• Exercise instructions: Copy each line of the data below with the word "Find".

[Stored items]
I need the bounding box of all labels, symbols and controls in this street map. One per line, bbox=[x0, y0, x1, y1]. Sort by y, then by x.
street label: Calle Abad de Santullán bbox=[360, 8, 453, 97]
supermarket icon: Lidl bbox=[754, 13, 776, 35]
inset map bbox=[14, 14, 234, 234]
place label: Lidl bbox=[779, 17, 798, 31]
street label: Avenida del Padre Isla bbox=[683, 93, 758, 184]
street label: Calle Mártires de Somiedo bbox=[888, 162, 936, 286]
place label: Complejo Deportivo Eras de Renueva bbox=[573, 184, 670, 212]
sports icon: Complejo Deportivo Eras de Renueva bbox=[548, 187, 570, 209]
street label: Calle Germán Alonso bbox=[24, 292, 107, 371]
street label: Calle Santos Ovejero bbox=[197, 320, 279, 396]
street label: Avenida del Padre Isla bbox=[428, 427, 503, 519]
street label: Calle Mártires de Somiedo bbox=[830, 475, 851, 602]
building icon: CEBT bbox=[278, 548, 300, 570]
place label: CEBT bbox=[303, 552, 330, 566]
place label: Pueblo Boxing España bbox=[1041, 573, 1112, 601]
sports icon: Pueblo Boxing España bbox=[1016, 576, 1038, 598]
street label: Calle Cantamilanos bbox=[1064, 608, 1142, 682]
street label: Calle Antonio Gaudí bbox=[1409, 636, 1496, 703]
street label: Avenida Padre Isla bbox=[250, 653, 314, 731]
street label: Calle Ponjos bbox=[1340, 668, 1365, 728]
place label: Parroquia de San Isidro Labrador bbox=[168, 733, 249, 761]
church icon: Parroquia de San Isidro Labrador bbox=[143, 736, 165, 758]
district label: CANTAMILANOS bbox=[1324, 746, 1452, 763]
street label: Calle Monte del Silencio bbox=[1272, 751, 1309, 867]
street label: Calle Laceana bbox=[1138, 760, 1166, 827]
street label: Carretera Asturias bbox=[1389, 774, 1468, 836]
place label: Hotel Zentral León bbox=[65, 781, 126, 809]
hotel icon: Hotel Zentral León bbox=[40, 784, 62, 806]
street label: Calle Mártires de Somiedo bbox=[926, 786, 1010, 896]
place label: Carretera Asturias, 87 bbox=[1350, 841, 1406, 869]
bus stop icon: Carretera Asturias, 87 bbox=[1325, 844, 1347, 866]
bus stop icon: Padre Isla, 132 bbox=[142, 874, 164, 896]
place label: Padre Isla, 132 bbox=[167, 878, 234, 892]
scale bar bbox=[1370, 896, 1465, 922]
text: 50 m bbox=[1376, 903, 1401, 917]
...
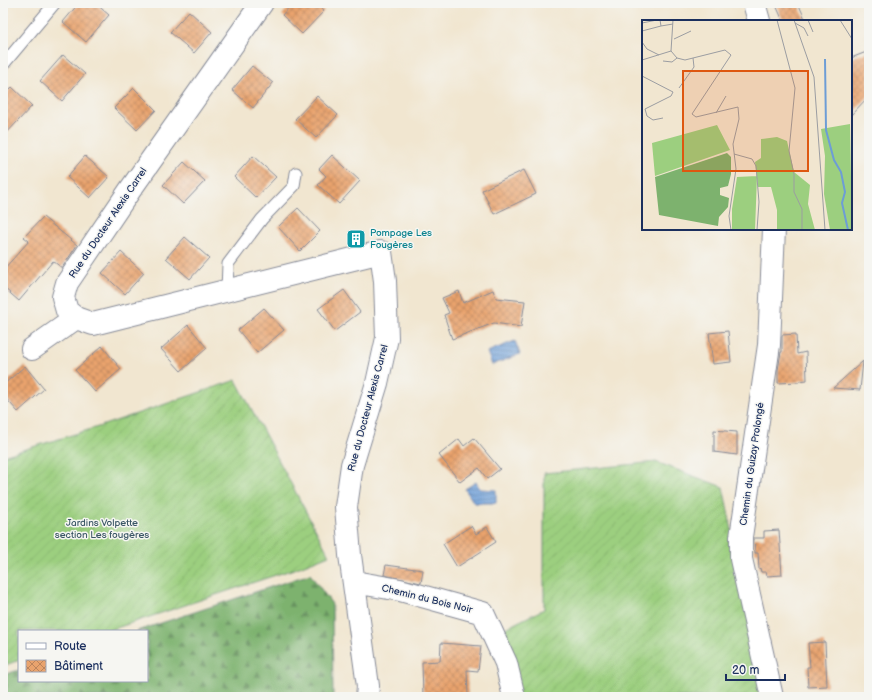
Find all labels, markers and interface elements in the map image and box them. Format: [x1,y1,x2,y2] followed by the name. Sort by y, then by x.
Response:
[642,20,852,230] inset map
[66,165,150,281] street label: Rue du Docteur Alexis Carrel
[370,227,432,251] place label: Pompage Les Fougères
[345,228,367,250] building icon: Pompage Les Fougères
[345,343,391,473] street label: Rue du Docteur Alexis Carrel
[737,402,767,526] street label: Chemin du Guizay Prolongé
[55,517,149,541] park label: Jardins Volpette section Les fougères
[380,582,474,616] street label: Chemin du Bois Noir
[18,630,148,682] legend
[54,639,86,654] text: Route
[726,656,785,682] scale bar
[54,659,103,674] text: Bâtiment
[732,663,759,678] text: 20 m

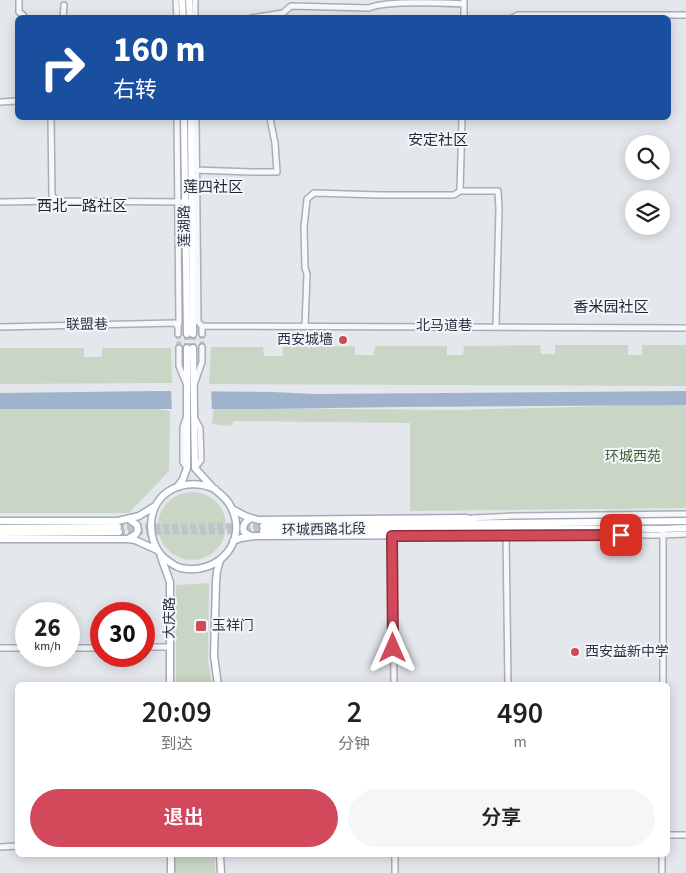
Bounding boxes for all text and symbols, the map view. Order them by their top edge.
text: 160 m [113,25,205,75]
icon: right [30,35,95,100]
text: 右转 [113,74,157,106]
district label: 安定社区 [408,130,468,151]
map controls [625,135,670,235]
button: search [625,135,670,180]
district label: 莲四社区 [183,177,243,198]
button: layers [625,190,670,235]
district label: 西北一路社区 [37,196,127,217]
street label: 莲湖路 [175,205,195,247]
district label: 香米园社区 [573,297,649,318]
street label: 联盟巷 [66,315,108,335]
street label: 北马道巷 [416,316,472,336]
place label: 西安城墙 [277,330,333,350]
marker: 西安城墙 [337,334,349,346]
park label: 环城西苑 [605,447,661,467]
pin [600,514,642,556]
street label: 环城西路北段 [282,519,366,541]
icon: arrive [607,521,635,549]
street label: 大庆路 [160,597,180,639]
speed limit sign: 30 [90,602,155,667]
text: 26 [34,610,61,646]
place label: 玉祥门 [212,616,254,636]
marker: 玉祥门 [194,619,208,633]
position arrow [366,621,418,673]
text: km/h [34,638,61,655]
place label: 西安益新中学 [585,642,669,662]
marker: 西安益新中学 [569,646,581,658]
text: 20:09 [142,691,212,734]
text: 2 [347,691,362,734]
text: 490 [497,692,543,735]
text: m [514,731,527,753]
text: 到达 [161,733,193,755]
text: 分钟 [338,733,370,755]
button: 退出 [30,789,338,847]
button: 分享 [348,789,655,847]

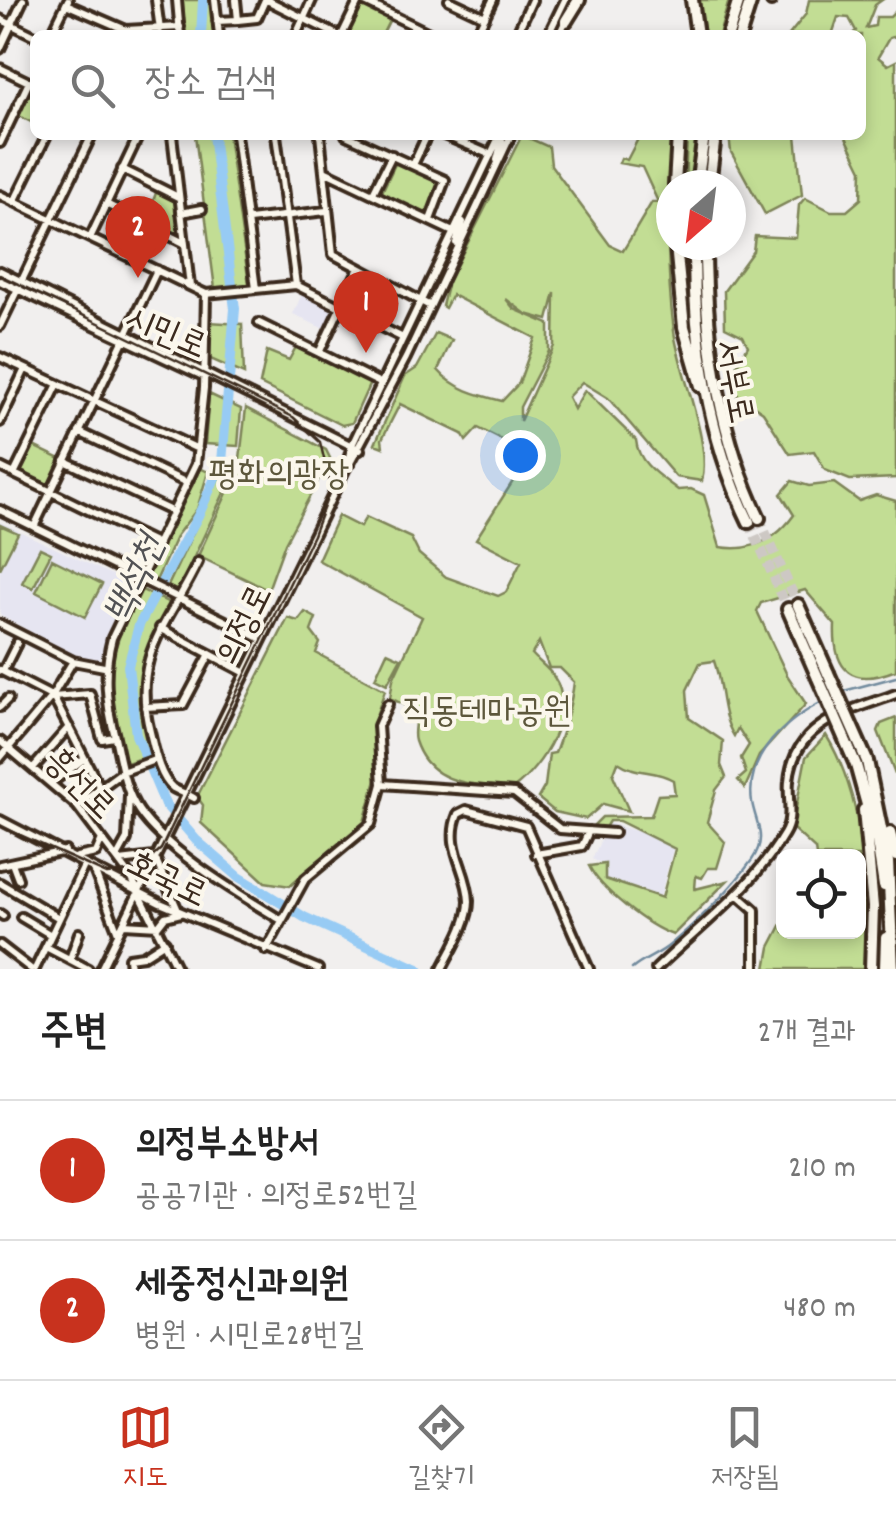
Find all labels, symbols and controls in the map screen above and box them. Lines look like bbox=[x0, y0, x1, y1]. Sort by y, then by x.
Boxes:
==
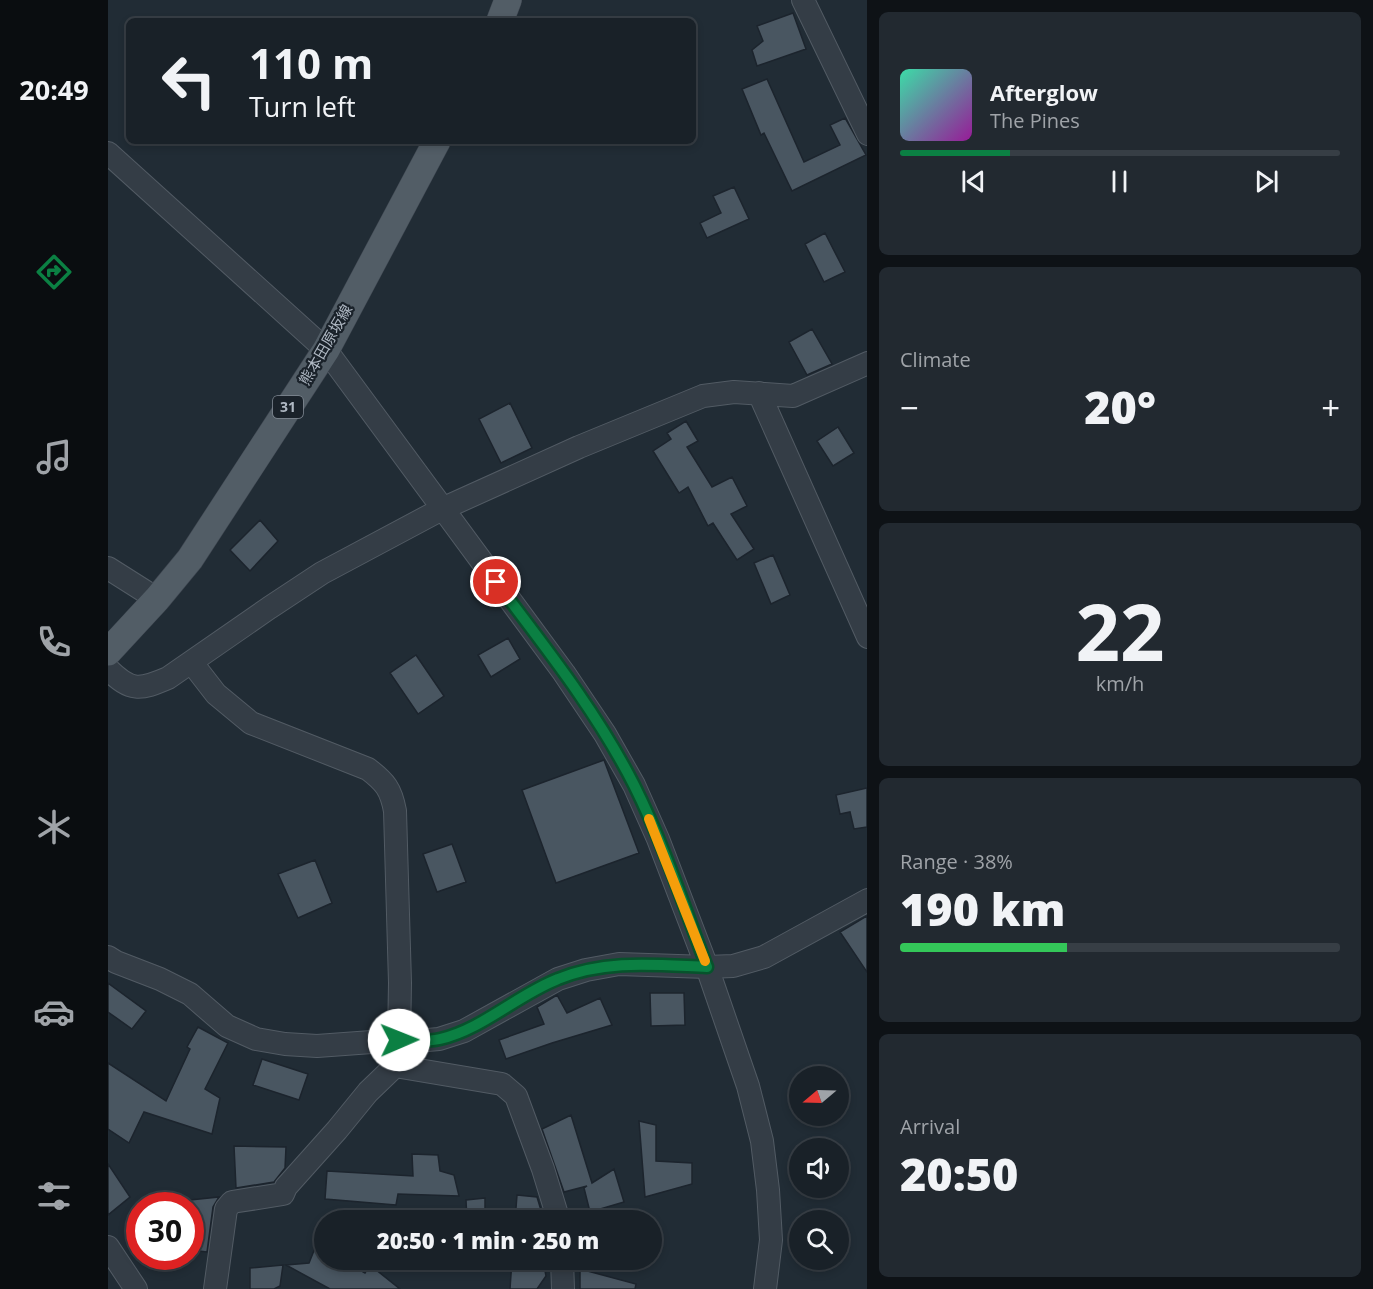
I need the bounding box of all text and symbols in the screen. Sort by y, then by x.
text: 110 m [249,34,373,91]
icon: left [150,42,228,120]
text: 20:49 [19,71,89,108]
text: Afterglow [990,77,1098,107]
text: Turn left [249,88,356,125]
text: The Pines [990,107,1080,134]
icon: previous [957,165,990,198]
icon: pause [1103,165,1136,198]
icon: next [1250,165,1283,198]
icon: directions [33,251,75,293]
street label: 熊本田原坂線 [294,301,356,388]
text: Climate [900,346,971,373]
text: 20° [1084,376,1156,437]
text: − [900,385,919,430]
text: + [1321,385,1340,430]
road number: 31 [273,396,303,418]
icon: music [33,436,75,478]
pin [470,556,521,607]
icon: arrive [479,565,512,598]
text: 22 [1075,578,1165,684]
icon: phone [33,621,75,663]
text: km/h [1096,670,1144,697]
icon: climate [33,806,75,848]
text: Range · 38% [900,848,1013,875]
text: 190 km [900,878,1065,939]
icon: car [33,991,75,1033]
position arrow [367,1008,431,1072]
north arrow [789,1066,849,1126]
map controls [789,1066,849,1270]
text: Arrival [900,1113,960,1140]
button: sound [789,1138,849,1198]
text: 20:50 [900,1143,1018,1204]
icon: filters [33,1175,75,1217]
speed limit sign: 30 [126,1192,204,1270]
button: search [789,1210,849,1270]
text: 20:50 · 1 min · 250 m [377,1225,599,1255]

• Problem solution:
Find all labels, markers and interface elements in the map image and box them. Format: [x1,y1,x2,y2] followed by the name. Sort by y, then by x.
Find all labels, symbols and controls in the map screen above and box them. Lines look like bbox=[x0, y0, x1, y1]. Sort by y, then by x.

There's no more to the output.